A combination of habitat destruction, deadly diseases and climate change may spell doom for amphibians in many parts of the world, according to new research.
“There’s pretty good agreement that the biggest threat for amphibians is the [chytrid] (Batrachochytrium dendrobatidis) fungus,” said John Alroy, an associate Professor in the Department of Biological Sciences at the Macquarie University in Australia and author of the study published in the Proceedings of the National Academy of Sciences this week. “However, I think habitat destruction might have a bigger role than people realize — and future climate change is going to have huge and unpredictable consequences.”
Alroy looked at specimen samples from museums of amphibians and reptiles in nine different geographical regions in the world and compared them to published observations to estimate the number of extinct species in those areas. Alroy used conservative counts, but still estimated around 200 frog species have gone extinct around the world in the past 30-40 years.
Some of the hardest hit regions were in Latin America, potentially due to the chytrid fungus.
Alroy also calculated the probability of continuing extinction rates and found that hundreds more frog species could go extinct within the next century.
The Southeast United States was also surveyed, but had relatively low extinction rates for reptiles and amphibians, he said. This could be that “rampant deforestation” during the 18th and 19th centuries in the region could have wiped out many species before they were ever described scientifically, but the intense glacial activity in North America during the Pleistocene could also be to blame.
“I think conservation efforts in the U.S. and Canada have been pretty successful,” he added.

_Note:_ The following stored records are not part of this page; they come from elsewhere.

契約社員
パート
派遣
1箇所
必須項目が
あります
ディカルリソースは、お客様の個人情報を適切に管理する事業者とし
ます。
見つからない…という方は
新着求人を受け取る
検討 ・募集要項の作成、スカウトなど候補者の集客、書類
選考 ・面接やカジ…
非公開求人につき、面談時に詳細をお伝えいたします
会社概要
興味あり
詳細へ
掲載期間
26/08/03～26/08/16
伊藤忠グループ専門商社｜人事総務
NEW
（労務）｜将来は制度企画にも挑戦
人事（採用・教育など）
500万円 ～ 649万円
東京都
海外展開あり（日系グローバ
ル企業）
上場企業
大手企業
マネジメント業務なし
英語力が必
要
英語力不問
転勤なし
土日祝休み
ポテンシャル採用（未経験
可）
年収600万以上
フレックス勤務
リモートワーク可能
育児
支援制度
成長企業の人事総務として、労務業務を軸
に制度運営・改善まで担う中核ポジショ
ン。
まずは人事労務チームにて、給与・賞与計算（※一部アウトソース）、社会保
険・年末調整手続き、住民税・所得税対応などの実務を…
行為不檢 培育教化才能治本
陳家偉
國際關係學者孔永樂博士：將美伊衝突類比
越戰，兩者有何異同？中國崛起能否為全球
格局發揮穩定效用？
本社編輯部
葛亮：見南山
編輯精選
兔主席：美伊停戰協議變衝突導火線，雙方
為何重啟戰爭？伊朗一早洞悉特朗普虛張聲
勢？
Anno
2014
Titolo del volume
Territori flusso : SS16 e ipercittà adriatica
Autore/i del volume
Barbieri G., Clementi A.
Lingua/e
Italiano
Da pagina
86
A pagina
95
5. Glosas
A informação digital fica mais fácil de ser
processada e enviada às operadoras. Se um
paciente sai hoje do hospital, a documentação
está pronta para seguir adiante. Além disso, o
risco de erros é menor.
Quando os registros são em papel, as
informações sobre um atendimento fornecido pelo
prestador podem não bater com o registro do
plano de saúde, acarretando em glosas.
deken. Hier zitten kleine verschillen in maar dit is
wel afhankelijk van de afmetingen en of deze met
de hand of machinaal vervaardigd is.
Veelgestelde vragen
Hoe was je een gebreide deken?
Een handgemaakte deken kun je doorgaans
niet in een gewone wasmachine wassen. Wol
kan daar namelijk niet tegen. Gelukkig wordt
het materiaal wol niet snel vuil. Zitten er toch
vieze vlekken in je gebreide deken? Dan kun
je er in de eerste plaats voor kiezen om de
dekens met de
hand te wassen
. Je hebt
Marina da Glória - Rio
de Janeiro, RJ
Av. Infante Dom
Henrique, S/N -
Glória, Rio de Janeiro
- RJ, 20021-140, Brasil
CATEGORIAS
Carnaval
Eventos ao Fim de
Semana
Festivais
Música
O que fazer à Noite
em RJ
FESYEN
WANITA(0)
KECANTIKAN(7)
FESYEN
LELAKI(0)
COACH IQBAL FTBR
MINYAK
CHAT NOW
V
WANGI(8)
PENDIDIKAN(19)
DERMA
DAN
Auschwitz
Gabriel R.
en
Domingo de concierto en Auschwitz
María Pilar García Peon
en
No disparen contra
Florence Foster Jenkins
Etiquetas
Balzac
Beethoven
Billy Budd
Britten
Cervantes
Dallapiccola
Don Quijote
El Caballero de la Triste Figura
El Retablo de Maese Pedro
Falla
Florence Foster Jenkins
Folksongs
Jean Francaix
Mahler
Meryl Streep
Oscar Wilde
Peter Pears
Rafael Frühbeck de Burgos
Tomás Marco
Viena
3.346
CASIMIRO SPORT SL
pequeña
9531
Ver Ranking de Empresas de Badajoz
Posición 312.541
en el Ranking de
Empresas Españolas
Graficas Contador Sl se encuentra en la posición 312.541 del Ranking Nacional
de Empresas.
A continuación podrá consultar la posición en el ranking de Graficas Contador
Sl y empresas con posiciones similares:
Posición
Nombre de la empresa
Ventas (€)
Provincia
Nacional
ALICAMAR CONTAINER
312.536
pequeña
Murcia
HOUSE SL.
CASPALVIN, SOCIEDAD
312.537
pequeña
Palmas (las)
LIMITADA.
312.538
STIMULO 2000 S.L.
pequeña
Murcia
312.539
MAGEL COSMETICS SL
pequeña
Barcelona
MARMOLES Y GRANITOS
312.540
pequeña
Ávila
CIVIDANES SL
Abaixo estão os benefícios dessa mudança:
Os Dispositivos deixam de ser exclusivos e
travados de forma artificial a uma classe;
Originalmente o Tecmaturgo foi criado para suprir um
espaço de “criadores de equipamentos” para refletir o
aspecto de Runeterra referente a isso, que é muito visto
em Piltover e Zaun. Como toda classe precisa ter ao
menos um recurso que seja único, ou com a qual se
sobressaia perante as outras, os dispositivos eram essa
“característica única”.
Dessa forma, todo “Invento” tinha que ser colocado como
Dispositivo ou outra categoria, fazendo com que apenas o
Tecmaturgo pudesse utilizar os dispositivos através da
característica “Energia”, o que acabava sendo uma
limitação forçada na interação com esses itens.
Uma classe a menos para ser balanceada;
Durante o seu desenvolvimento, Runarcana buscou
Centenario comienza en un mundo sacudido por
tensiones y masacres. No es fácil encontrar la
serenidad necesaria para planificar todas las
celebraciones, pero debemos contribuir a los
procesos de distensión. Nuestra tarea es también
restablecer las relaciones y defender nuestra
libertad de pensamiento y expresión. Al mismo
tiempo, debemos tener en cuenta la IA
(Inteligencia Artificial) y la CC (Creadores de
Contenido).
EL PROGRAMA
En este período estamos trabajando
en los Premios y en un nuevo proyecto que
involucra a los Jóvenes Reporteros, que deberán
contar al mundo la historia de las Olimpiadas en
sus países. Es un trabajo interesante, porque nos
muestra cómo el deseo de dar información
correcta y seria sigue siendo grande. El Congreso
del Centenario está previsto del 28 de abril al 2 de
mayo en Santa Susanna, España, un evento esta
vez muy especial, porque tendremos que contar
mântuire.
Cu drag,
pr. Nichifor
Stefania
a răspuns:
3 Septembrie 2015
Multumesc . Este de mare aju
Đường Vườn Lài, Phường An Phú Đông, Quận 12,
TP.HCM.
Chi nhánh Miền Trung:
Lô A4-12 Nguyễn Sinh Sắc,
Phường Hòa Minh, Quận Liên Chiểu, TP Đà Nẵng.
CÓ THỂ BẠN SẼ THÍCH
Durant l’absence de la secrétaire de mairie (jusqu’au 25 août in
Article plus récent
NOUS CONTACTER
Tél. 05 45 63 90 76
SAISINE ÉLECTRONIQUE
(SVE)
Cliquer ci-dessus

Reptiles were surveyed as well but faced relatively low extinction rates in most areas. Alroy said his data suggested potential extinctions in Madagascar and other places, “but this is definitely a case where more research is required.” He said habitat loss is the main threat to reptiles.
He said that he hopes this draws more research to these animals in many parts of the world.
“I hope this information can be used to leverage more resources for conservation in those areas. I think people weren’t aware of these extinctions because the baseline data are so poor,” Alroy said.